Os democratas dizem que os republicanos têm a responsabilidade de ajudar a aumentar o limite, observando que ajudaram quando Trump precisava fazê-lo. Funcionários da Casa Branca chamaram a posição de McConnell de hipócrita.
“Os republicanos no Congresso passaram uma década inaugurando uma nova era em que a perspectiva de calote e um colapso econômico global se tornou um perigoso futebol político”, disse Michael Gwin, porta-voz da Casa Branca, por e-mail. “À medida que nos recuperamos da profunda recessão causada pela pandemia, é mais importante do que nunca colocar o partidarismo de lado, remover essa nuvem de nossa economia e lidar com o limite da dívida de forma responsável – assim como os democratas fizeram três vezes no governo anterior. ”

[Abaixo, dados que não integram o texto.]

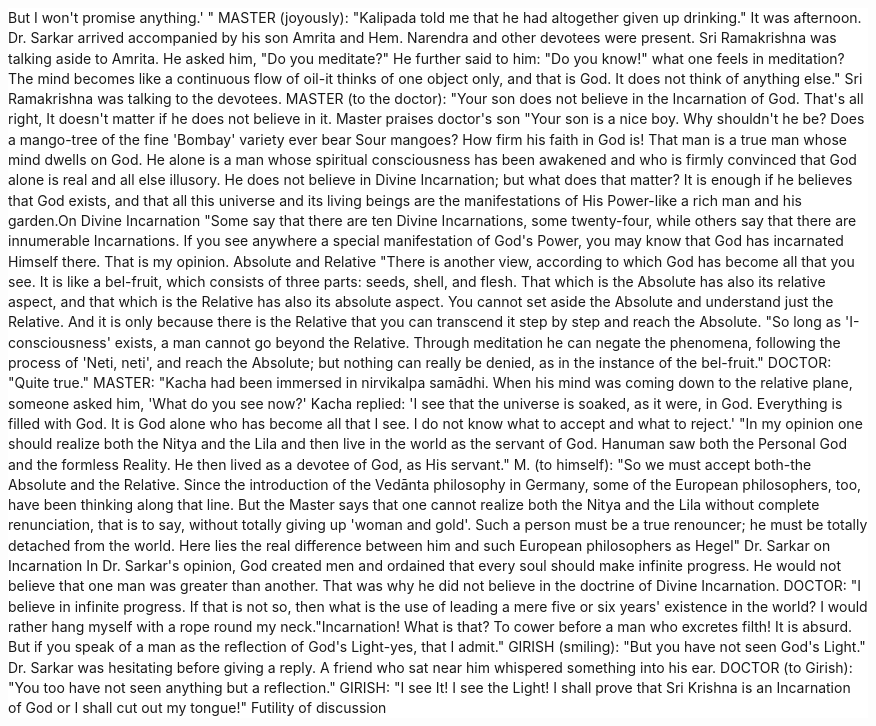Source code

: But I won't promise anything.' "
MASTER (joyously): "Kalipada told me that he had altogether given up drinking."
It was afternoon. Dr. Sarkar arrived accompanied by his son Amrita and Hem. Narendra
and other devotees were present.
Sri Ramakrishna was talking aside to Amrita. He asked him, "Do you meditate?" He
further said to him: "Do you know!" what one feels in meditation? The mind becomes
like a continuous flow of oil-it thinks of one object only, and that is God. It does not
think of anything else."
Sri Ramakrishna was talking to the devotees.
MASTER (to the doctor): "Your son does not believe in the Incarnation of God. That's all
right, It doesn't matter if he does not believe in it.
Master praises doctor's son
"Your son is a nice boy. Why shouldn't he be? Does a mango-tree of the fine 'Bombay'
variety ever bear Sour mangoes? How firm his faith in God is! That man is a true man
whose mind dwells on God. He alone is a man whose spiritual consciousness has been
awakened and who is firmly convinced that God alone is real and all else illusory. He
does not believe in Divine Incarnation; but what does that matter? It is enough if he
believes that God exists, and that all this universe and its living beings are the
manifestations of His Power-like a rich man and his garden.On Divine Incarnation
"Some say that there are ten Divine Incarnations, some twenty-four, while others say
that there are innumerable Incarnations. If you see anywhere a special manifestation of
God's Power, you may know that God has incarnated Himself there. That is my opinion.
Absolute and Relative
"There is another view, according to which God has become all that you see. It is like a
bel-fruit, which consists of three parts: seeds, shell, and flesh. That which is the
Absolute has also its relative aspect, and that which is the Relative has also its absolute
aspect. You cannot set aside the Absolute and understand just the Relative. And it is
only because there is the Relative that you can transcend it step by step and reach the
Absolute.
"So long as 'I-consciousness' exists, a man cannot go beyond the Relative. Through
meditation he can negate the phenomena, following the process of 'Neti, neti', and reach
the Absolute; but nothing can really be denied, as in the instance of the bel-fruit."
DOCTOR: "Quite true."
MASTER: "Kacha had been immersed in nirvikalpa samādhi. When his mind was coming
down to the relative plane, someone asked him, 'What do you see now?' Kacha replied:
'I see that the universe is soaked, as it were, in God. Everything is filled with God. It is
God alone who has become all that I see. I do not know what to accept and what to
reject.'
"In my opinion one should realize both the Nitya and the Lila and then live in the world
as the servant of God. Hanuman saw both the Personal God and the formless Reality. He
then lived as a devotee of God, as His servant."
M. (to himself): "So we must accept both-the Absolute and the Relative. Since the
introduction of the Vedānta philosophy in Germany, some of the European philosophers,
too, have been thinking along that line. But the Master says that one cannot realize both
the Nitya and the Lila without complete renunciation, that is to say, without totally giving
up 'woman and gold'. Such a person must be a true renouncer; he must be totally
detached from the world. Here lies the real difference between him and such European
philosophers as Hegel"
Dr. Sarkar on Incarnation
In Dr. Sarkar's opinion, God created men and ordained that every soul should make
infinite progress. He would not believe that one man was greater than another. That was
why he did not believe in the doctrine of Divine Incarnation.
DOCTOR: "I believe in infinite progress. If that is not so, then what is the use of leading
a mere five or six years' existence in the world? I would rather hang myself with a rope
round my neck."Incarnation! What is that? To cower before a man who excretes filth! It is absurd. But if
you speak of a man as the reflection of God's Light-yes, that I admit."
GIRISH (smiling): "But you have not seen God's Light."
Dr. Sarkar was hesitating before giving a reply. A friend who sat near him whispered
something into his ear.
DOCTOR (to Girish): "You too have not seen anything but a reflection."
GIRISH: "I see It! I see the Light! I shall prove that Sri Krishna is an Incarnation of God
or I shall cut out my tongue!"
Futility of discussion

Lieber e outros analistas temem que os líderes do partido estejam falando mal dos outros. Os especialistas sugerem que levaria uma ou duas semanas para que os líderes democratas conduzissem um aumento do limite da dívida por meio do processo orçamentário acelerado. Isso pode deixar o governo vulnerável a uma crise repentina. Na sexta-feira, o independente Bipartisan Policy Center, um think tank de Washington, disse que o governo poderia ficar sem dinheiro para pagar sua conta em meados de outubro.
Lieber disse estar preocupado com “o risco de erro de cálculo de ambos os lados”, em parte porque esse impasse não é o mesmo que o de Obama. “Os republicanos não estão pedindo nada”, disse ele. “Portanto, a posição deles é: não há nada que você possa fazer para que votemos a favor de um aumento do teto da dívida. É uma situação perigosa. ”
Os pesquisadores do Goldman Sachs alertaram em nota aos clientes neste mês que a natureza volátil da arrecadação de impostos neste ano, produto da pandemia, torna o limite da dívida “mais arriscado do que o normal” para a economia e os mercados. Eles disseram que o impasse foi pelo menos tão arriscado quanto em 2011, quando a ousadia afetou os rendimentos dos títulos e o mercado de ações.
Outros analistas financeiros continuam a acreditar que, como fizeram no passado, os lados acabarão por chegar a um acordo – em grande parte por causa das consequências do fracasso.
“Acreditamos que o Congresso aumentará ou suspenderá o teto da dívida”, escreveu Beth Ann Bovino, economista-chefe da S&P nos EUA, esta semana. “Um calote do governo dos EUA seria substancialmente pior do que o colapso do Lehman Brothers em 2008, devastando os mercados globais e a economia.”
Enquanto isso, os republicanos aguardam a votação dos democratas para aumentar o limite. O senador Rick Scott, da Flórida, que chefia o braço de campanha dos republicanos no Senado, disse a um repórter da NBC ele estava ansioso para destacar o apoio democrata ao aumento do limite nos anúncios de meio de mandato.